Another commenter focused on the practical aspects of generative testing, questioning the computational cost. They wondered how long it took to generate and run these tests, and whether the approach was scalable for larger projects. This prompted a response from the original author (Matt Keeter), who clarified that test generation is relatively fast (on the order of seconds), and the bulk of the time is spent running the simulations themselves, which would be necessary regardless of the testing method. He also noted that generating tests close to existing ones could be seen as a form of regression testing, ensuring that new code doesn't break existing functionality in subtle ways.
Another thread discussed the philosophical implications of using aesthetics in engineering. One commenter pondered the connection between beauty and functionality, wondering if a well-designed system is inherently aesthetically pleasing. Another user pushed back, arguing that aesthetics are subjective and can even be misleading. They cautioned against prioritizing beauty over functionality, especially in engineering contexts.

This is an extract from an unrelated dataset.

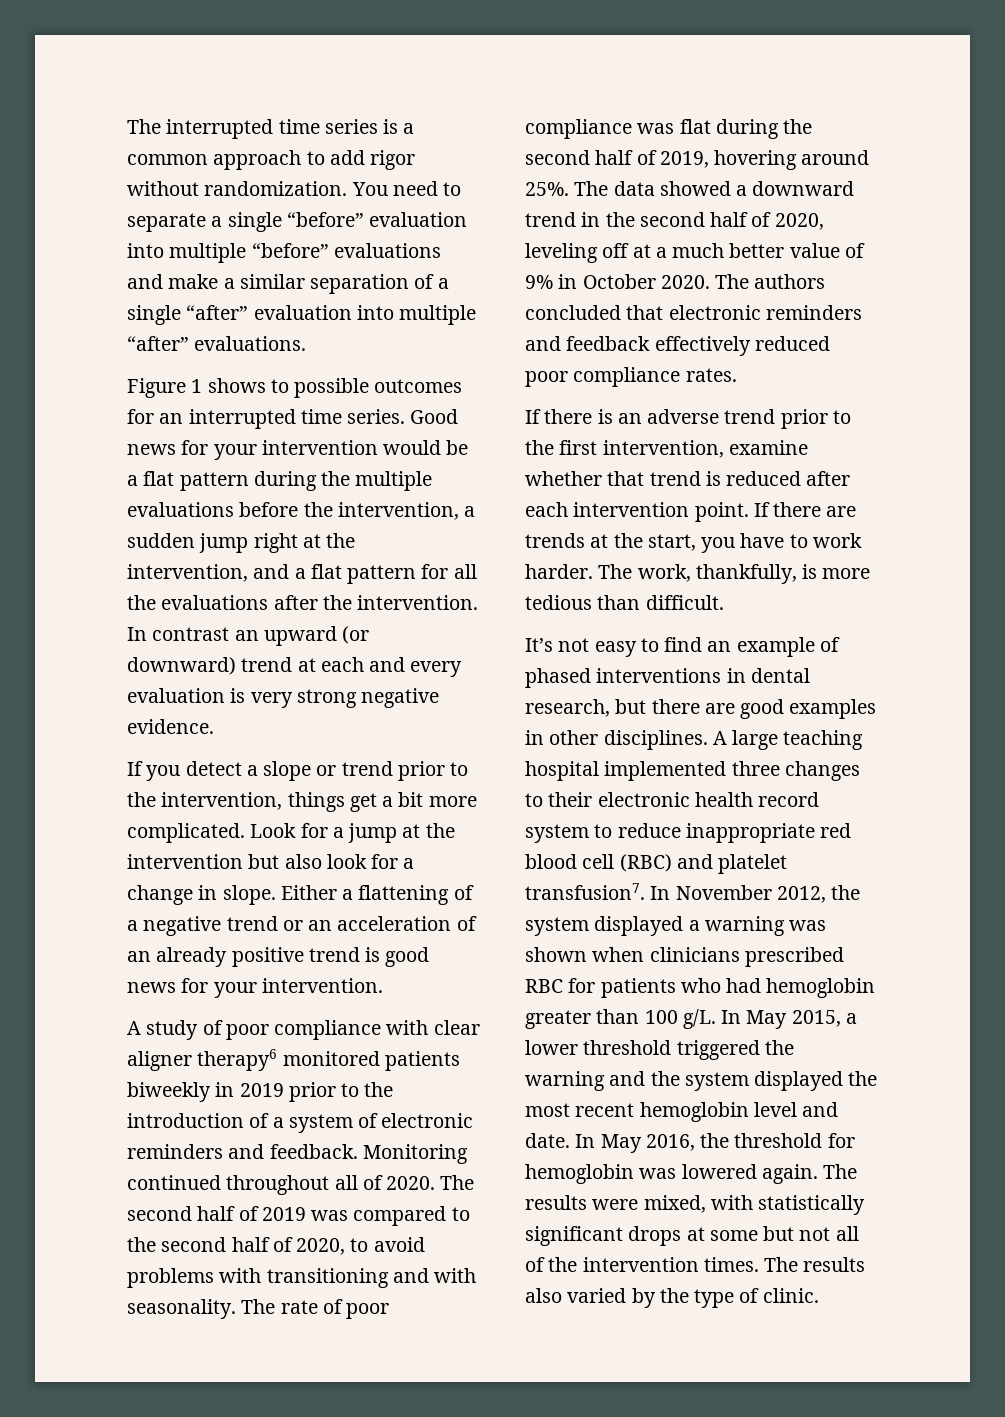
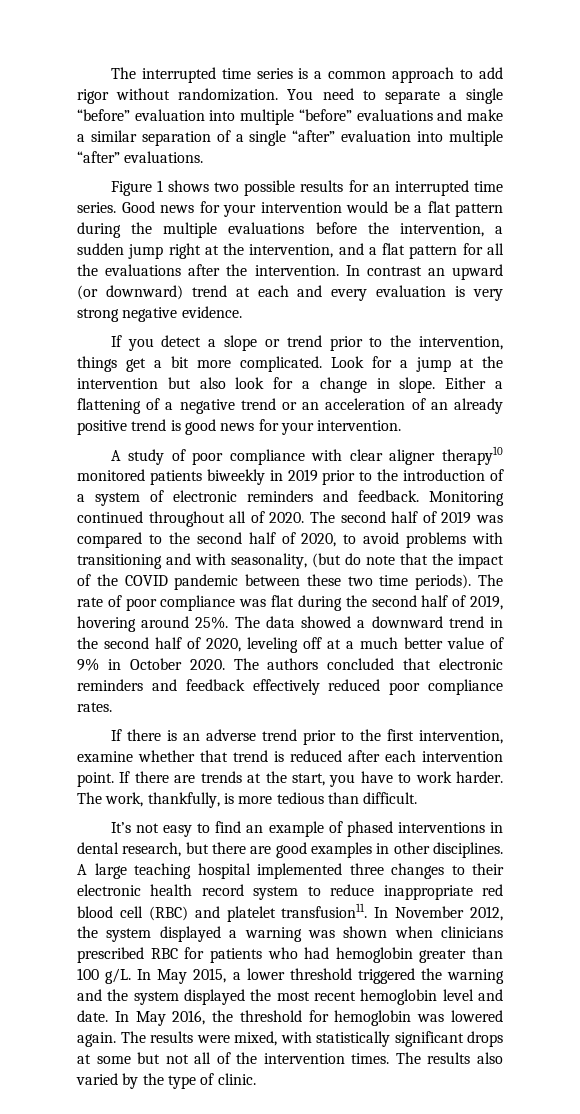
[270,378,463,398] to possible outcomes -> [214,180,344,196] two possible results
[197,1049,278,1071] therapy6 -> [441,446,503,465] therapy10
[127,1299,236,1319] seasonality. -> [231,553,504,569] [77,574,472,590] seasonality, (but do note that the impact of the COVID pandemic between these two time periods).
[525,883,645,900] transfusion7. -> [281,903,368,918] transfusion11.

A few commenters shared their own experiences with generative testing and property-based testing, offering alternative approaches and tools. One mentioned using Hypothesis, a popular Python library for property-based testing, while another suggested exploring metamorphic testing, a technique that focuses on relationships between inputs and outputs rather than specific values.
Finally, one user expressed skepticism about the overall premise of the article, arguing that focusing solely on the beauty of the test suite could lead to neglecting the importance of the design itself. They emphasized the need for a holistic approach to design and testing, where both aspects are carefully considered and balanced. This sparked a brief discussion about the role of testing in the design process.
Overall, the comments on the Hacker News post provided a valuable extension of the original article, exploring the practical implications, philosophical underpinnings, and potential pitfalls of generative testing and its relationship to aesthetic design principles.